If I don’t use a password how do I log in to my computer you ask? Biometrics… Bio-what? Oh yeah all that spy stuff that evil fictional governments use to protect their secrets and weapons. That’s all just fake, right? No, it’s real and it has been available in some form or other for years. There are thousands of laptops in use today with fingerprint readers on them. Several mouse manufacturers have sold mice with fingerprint readers on them at one time or another. USB fingerprint readers are available online right now for $20-$30. So, if this is old news that you can log into your computer with your fingerprint, what’s the big deal?

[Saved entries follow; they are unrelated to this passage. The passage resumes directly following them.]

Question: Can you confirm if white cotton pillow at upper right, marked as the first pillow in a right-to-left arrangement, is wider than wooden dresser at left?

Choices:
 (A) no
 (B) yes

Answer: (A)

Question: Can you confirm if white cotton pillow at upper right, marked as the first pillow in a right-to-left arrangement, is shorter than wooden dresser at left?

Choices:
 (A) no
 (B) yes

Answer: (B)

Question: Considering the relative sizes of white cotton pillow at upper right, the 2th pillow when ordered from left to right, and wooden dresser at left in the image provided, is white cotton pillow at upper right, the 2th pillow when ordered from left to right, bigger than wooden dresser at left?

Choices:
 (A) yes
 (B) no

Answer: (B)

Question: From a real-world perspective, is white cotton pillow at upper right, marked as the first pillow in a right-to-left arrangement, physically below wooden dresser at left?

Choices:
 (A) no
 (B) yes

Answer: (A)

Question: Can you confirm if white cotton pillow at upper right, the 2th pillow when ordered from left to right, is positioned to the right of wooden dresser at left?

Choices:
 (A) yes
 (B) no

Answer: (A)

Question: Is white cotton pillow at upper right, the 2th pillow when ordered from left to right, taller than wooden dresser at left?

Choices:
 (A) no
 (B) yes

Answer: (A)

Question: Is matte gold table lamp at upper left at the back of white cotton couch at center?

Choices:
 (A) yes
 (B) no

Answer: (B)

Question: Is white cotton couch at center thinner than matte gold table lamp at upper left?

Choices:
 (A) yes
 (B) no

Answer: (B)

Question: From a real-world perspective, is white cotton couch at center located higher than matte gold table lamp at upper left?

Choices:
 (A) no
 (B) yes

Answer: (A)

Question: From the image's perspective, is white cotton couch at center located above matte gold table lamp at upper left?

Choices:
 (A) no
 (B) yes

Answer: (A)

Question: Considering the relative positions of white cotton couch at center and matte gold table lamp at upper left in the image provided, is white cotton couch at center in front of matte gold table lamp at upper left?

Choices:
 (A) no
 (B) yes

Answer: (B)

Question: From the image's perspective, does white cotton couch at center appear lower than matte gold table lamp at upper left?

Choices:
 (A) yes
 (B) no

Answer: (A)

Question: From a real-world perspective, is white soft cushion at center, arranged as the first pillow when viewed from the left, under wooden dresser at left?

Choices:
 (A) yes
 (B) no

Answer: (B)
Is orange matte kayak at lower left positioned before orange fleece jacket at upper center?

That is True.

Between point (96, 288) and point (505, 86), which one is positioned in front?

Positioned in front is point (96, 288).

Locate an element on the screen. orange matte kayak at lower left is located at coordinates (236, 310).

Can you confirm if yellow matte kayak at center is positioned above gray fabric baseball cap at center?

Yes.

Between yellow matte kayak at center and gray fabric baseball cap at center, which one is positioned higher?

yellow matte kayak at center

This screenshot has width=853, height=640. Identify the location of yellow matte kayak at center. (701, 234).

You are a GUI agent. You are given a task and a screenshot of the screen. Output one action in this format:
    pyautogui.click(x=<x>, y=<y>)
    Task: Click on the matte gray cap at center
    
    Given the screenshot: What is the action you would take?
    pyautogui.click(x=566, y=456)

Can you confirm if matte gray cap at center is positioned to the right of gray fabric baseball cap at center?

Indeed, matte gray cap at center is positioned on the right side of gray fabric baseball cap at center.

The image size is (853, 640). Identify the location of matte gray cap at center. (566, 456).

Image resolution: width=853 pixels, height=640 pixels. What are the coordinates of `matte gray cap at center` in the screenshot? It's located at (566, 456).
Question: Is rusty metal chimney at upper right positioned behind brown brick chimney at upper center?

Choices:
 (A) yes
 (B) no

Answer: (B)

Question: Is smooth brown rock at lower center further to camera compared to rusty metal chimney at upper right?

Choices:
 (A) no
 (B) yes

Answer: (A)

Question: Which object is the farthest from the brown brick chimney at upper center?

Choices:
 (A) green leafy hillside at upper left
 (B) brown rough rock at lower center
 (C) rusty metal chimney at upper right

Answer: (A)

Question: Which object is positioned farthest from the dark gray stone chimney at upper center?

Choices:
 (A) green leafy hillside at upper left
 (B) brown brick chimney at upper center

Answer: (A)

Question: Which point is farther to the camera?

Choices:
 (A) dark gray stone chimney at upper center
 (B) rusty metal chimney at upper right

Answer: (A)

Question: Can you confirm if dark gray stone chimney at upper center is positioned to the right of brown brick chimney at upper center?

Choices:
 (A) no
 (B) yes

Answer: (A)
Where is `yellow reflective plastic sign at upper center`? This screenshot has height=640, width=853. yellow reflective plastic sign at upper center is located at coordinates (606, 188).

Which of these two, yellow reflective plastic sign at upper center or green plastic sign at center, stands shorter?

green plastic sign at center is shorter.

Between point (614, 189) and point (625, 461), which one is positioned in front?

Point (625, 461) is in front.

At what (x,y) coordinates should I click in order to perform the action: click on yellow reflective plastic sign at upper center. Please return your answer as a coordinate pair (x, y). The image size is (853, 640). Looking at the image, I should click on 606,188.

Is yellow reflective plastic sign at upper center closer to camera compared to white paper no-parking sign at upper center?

The big deal is facial recognition. At the Consumer Electronics Show earlier this year, several developers were showing off software that would let you log into your computer with your face. Cool, huh? Sit down, look at the camera, and your computer recognizes you and logs you in. Microsoft has integrated this feature into its new Xbox One — just look deeply into its cold digital eye and Xbox recognizes you. It logs you into the system and loads your preferences, and you are ready to enjoy the system. Well this is a far cry from logging into my workstation at the office, isn’t it? Again, the future is here. There are companies today that have software that they will install on your computer — for example, KeyLemon has a free application that will log you into Windows using your face. KeyLemon can also manage your other passwords for sites like Facebook or Twitter. Face it — this is the evolution of computer security. At least that’s what I think. I think this technology will continue to evolve and that with Microsoft using it in their Xbox One to identify system users, we should expect to see this feature become part of the Windows login experience out of the box within the next year or two.